The Federal Communications Commission has agreed to allow America Online to transmit video entertainment over its popular Instant Messenger system, ending a restriction imposed when it approved the merger of the online company with media giant Time Warner Communications in early 2001.Well thank God our federal fathers were protecting us from video transmitted via Instant Messenger. Until they changed their minds, of course.
A source familiar with this week's decision said that the commission's three-member Republican majority decided in favor of lifting the ban while the two Democrats dissented. The result of the vote, which is not required to be conducted in a public session, is expected to be announced in the next 48 hours.
The decision is a victory for struggling AOL Time Warner Inc., which lobbied hard for the change and hopes to use instant messaging to promote its video content. AOL spokeswoman Tricia Primrose declined to comment on the decision before an official announcement from the FCC but said the company has been hoping for a favorable decision.
"We think that we made a compelling case," Primrose said.
FCC spokesmen declined to comment.
AOL and Time Warner were primarily in different businesses when they announced their merger in early 2000. But regulators were concerned about the marriage of the largest online service provider with one of the nation's most powerful media conglomerates.

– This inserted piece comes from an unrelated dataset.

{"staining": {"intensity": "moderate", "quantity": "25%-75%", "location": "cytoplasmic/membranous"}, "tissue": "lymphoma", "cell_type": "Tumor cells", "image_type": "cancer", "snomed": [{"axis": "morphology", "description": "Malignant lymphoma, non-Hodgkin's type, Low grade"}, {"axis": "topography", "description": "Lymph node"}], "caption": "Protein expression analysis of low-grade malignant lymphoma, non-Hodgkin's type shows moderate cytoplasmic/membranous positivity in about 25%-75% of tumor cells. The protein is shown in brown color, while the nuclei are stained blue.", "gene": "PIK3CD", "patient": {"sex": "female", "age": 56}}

They reasoned that a combined company that included a large cable television system, magazines, CNN, and Warner movies and music could dominate news and entertainment over the Internet and lock out competitors.
And I'm glad AOL spokeswoman Tricia Primrose is pleased with AOL's "compelling case" to the FCC. I wonder if anywhere in that case was there an argument that AOL has a right to its property and that was outright idiotic for the government to regulate IM in the first place. The Post article would indicate there was not.
When it approved the [Time-Warner/AOL] merger, the FCC said it would need to see convincing evidence that AOL's instant-messaging dominance had significantly lessened.I wonder if it bothers AOL that their ability to improve their product and profit accordingly hinges not on their technological ability, but on their declining share of the market.
According to people familiar with the vote to lift the ban, AOL prevailed by demonstrating that since the merger, its share of the instant-messaging market had dropped from a percentage in the mid-sixties to the mid-fifties.